■ **Exercise**
Copy out again, unchanged, the listing below from the line that has "Fig. 16 Observed" through the line that has "Figure 6: GC".

■ **Record excerpts**
****

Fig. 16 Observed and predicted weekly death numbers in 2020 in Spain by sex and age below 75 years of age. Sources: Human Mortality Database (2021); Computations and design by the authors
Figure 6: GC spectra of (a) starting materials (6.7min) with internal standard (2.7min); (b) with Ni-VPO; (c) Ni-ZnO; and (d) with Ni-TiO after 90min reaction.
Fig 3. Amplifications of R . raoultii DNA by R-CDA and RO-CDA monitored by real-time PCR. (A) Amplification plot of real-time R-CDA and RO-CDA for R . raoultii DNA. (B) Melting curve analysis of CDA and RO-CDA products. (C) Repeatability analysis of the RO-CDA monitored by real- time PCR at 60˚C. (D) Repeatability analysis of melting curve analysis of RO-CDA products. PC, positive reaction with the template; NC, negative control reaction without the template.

****

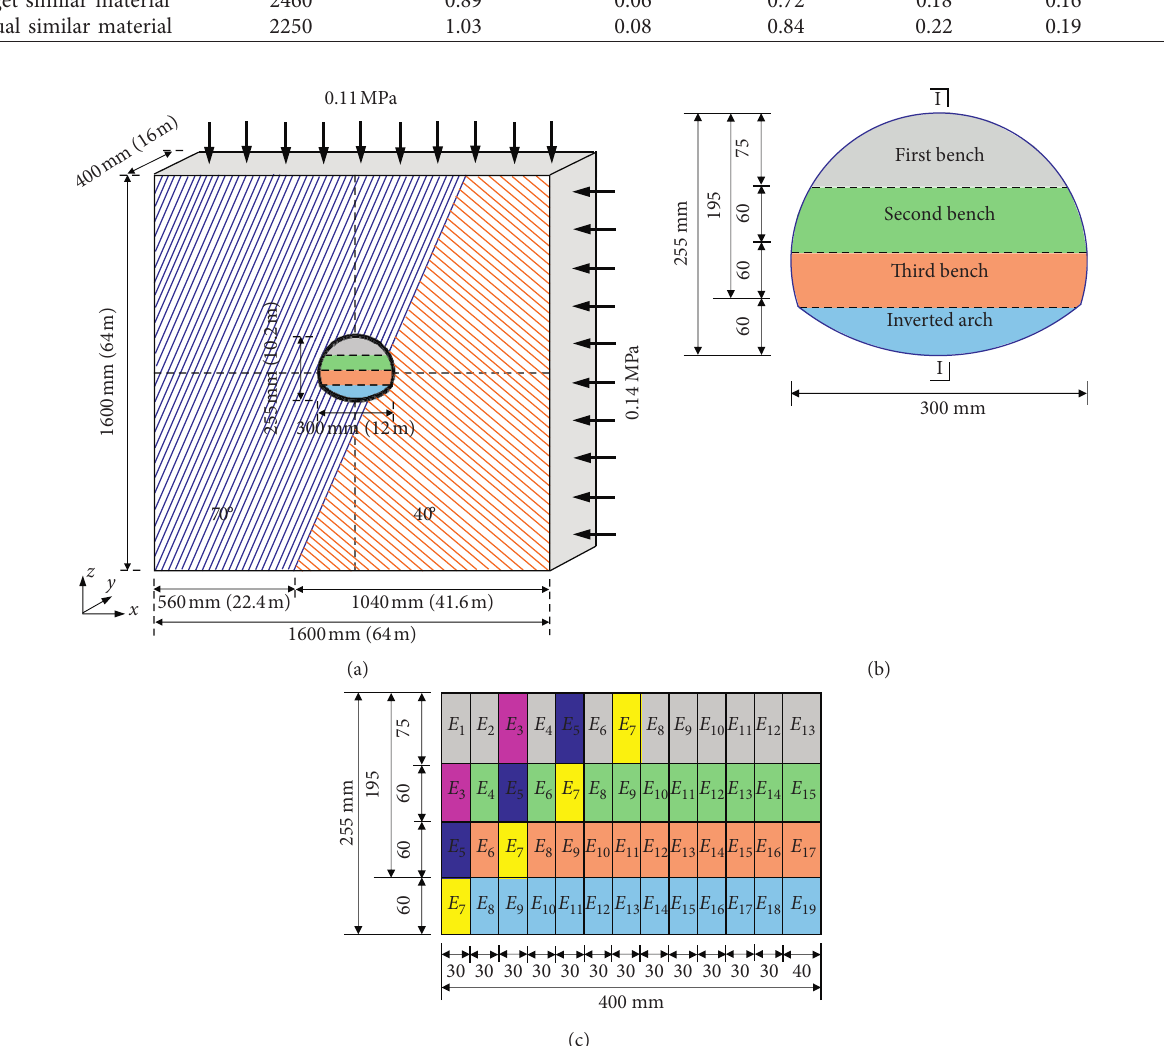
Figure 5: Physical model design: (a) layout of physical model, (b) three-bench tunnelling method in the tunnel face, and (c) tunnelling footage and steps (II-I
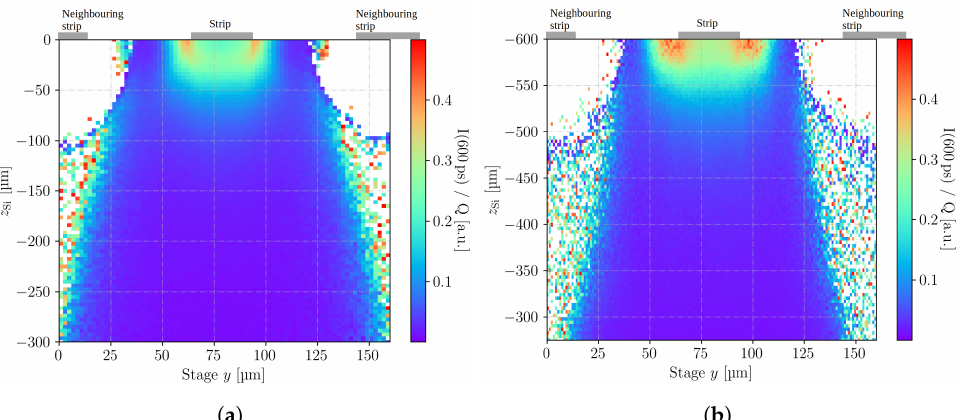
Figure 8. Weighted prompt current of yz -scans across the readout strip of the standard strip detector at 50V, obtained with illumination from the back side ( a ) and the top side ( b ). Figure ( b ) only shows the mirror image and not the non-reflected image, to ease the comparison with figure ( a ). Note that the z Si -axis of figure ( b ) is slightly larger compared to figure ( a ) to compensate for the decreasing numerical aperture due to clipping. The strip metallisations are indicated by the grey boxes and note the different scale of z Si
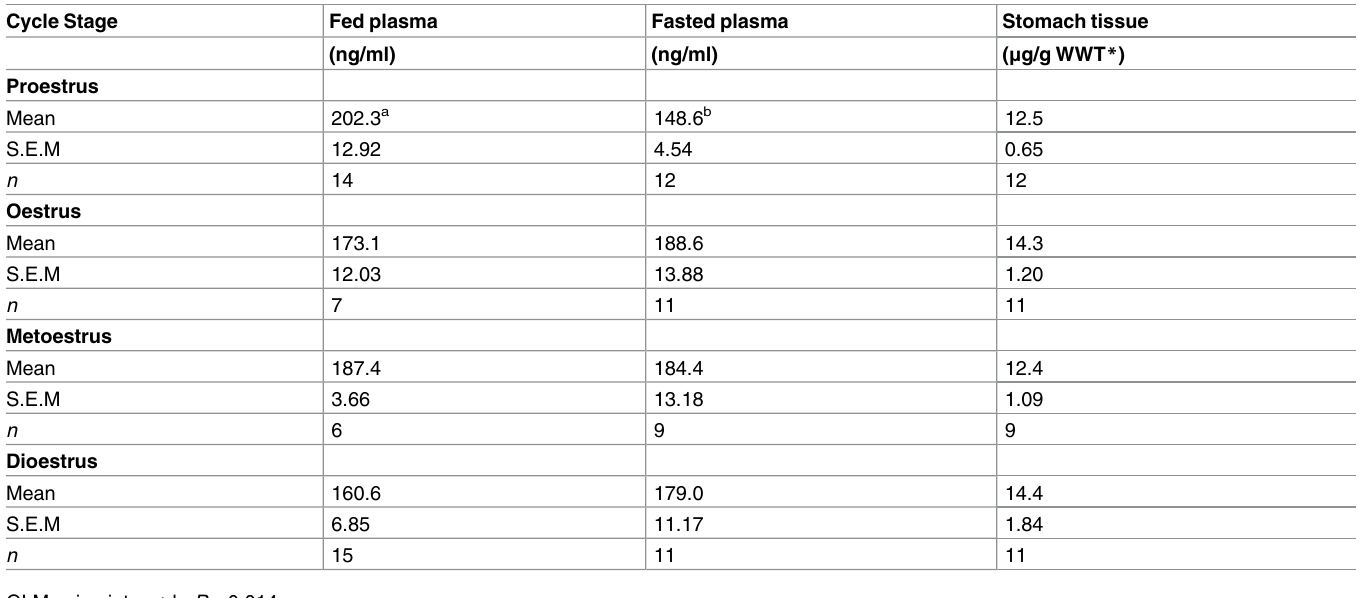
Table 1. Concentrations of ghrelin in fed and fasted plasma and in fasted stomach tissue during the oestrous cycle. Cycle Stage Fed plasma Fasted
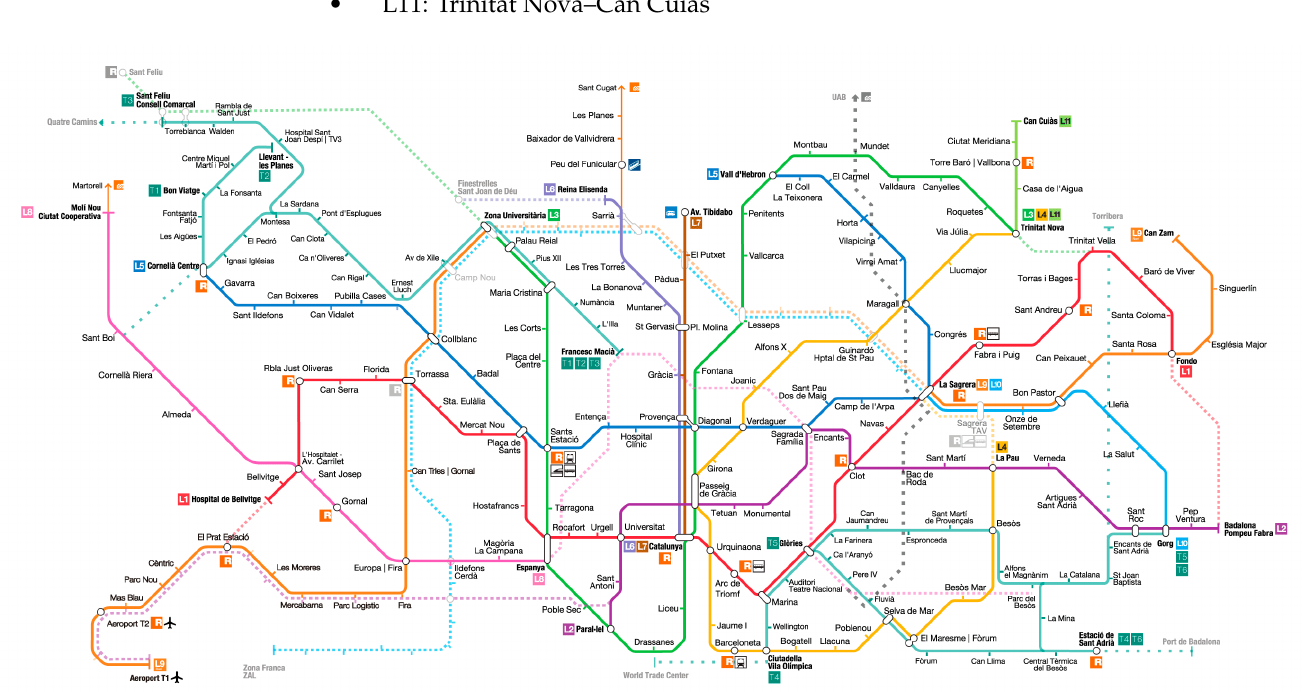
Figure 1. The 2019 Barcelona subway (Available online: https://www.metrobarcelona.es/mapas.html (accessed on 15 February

****

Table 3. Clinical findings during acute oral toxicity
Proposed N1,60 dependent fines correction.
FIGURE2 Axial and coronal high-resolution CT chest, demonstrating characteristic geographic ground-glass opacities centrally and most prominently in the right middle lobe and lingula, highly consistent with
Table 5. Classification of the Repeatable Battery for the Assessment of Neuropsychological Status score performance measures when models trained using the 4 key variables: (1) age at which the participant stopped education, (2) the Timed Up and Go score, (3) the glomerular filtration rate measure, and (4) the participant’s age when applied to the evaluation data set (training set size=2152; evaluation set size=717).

****

■ **Reply**
Fig. 16 Observed and predicted weekly death numbers in 2020 in Spain by sex and age below 75 years of age. Sources: Human Mortality Database (2021); Computations and design by the authors
Figure 6: GC spectra of (a) starting materials (6.7min) with internal standard (2.7min); (b) with Ni-VPO; (c) Ni-ZnO; and (d) with Ni-TiO after 90min reaction.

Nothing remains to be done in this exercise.